In its finer moments, “Wanted” is like a righteous dark comedy. A geek getting a gun while reflecting upon it spastically is, well, kind of awesome. Once Wesley realizes that he’s a notorious protégé, capable of shooting wings off flies and curving bullets, life seems pretty sweet. Wesley’s solid voice-over that changes from tired to triumphant exudes that.
The film benefits from the talents of Morgan Freeman (“Million Dollar Baby”), Common (“American Gangster”) and the indelible Jolie. Everybody here seems to know how good they are, even if curving a bullet should be impossible. David Denby complained in The New Yorker a few weeks ago about the lack of thrill in digital effects. For the most part, he’s right. We’re jaded; “The Matrix” ruined a lot of people’s imaginations. But in “Wanted,” with freak director Timur Bekmambetov (“Day Watch”) helming, we see a creativity we seldom see in CGI, making this alone worth summer action admission.
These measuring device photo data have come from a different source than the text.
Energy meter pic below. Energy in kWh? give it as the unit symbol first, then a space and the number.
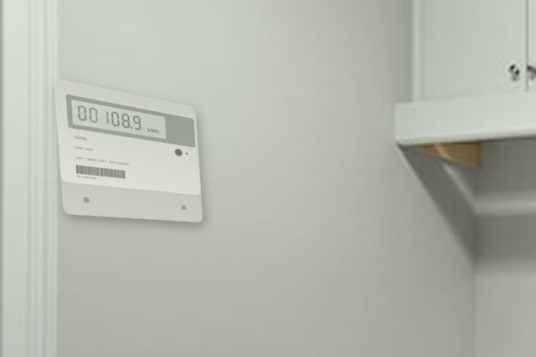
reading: kWh 108.9
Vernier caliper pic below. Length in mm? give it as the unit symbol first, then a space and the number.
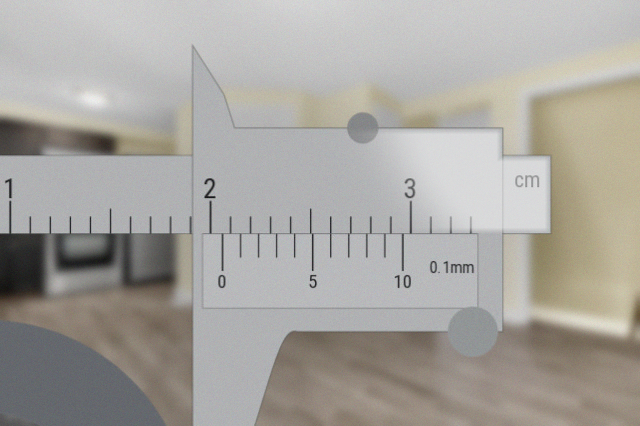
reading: mm 20.6
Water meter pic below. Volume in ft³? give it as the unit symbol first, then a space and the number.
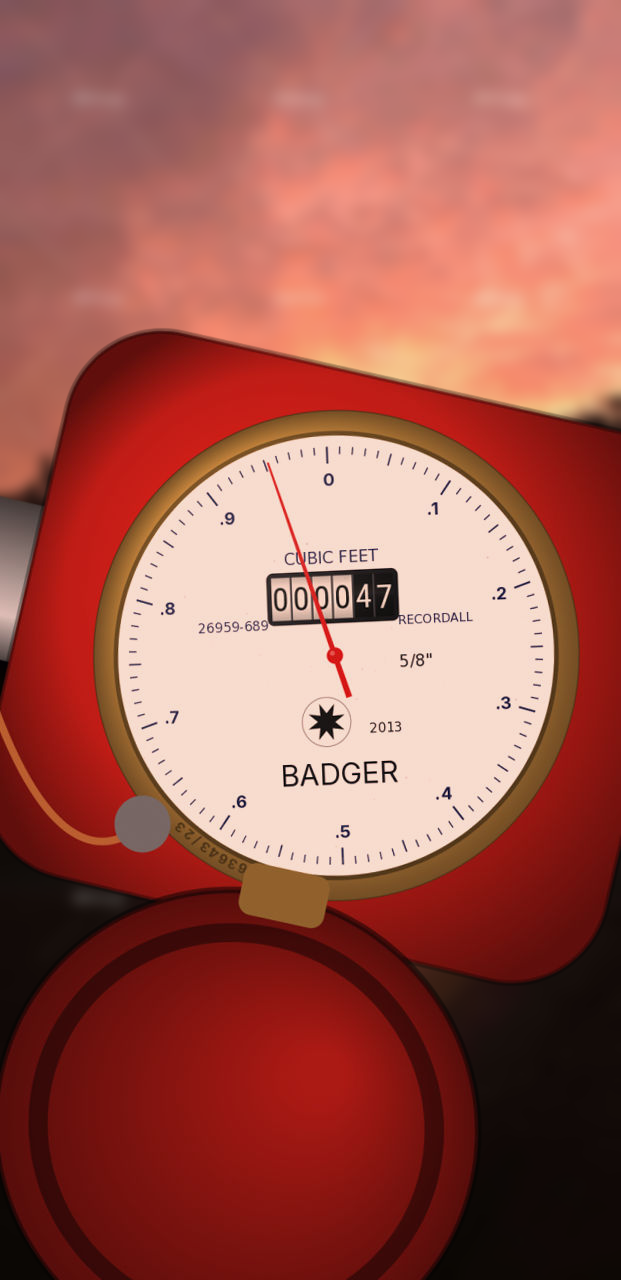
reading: ft³ 46.95
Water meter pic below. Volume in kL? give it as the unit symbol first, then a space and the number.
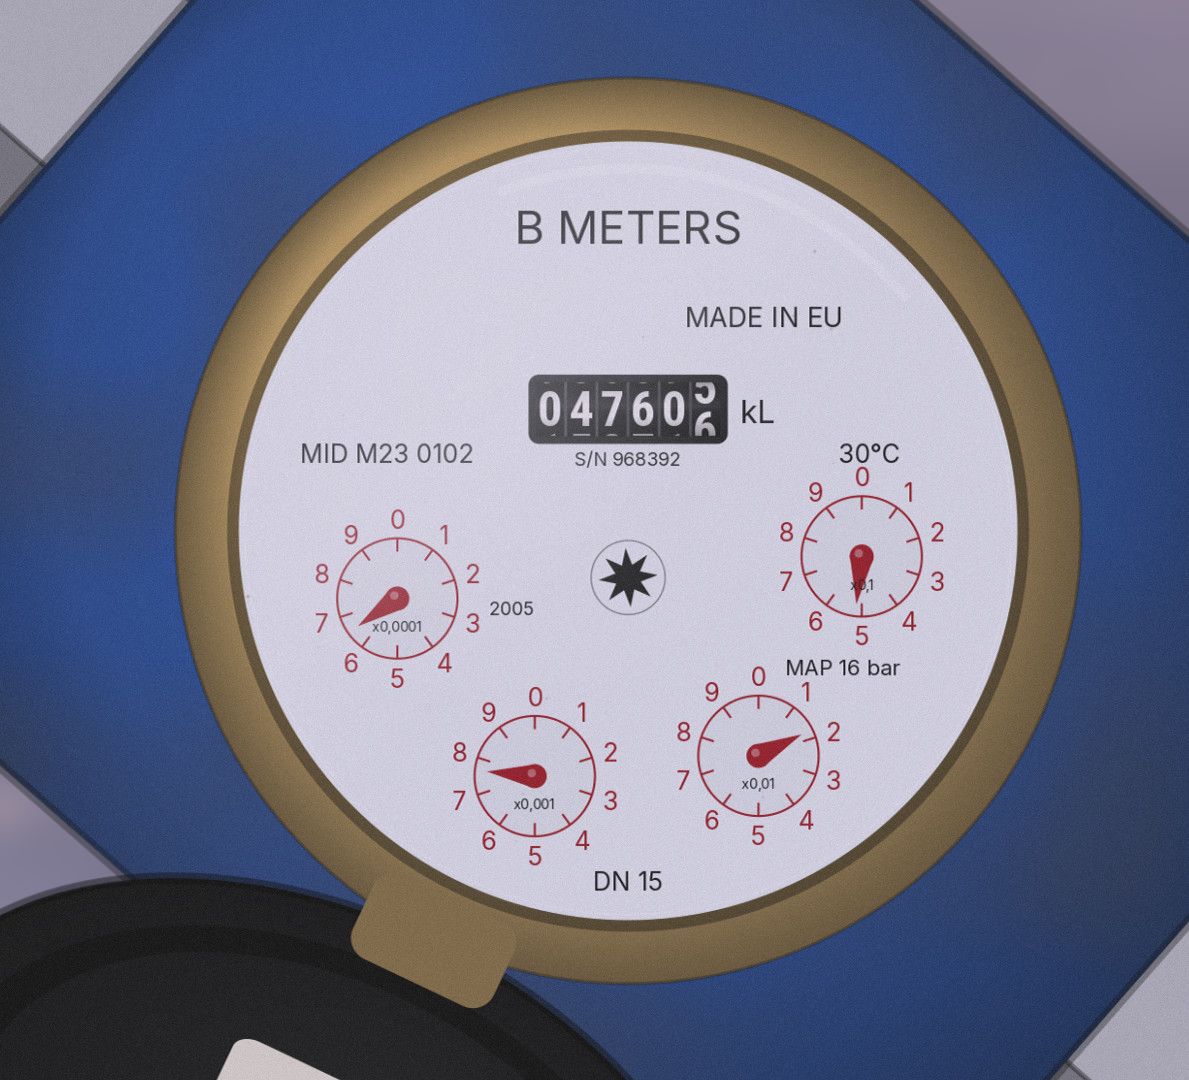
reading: kL 47605.5176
When a bullet vacates a man’s head, flying backwards slowly back to barrel as to reveal the shooter’s origin, we watch because it’s just so cool. It’s like people were actually trying when they made this. Just don’t go telling too many people you love this. Because, in the end, it’s a silly movie.
“Wanted” is not a good movie, but it sure is a fun one. Think of one of those snazzy colorful cocktails at Charlie’s. Looks cool, and you enjoyed it. But man, are you embarrassed for kind of liking it.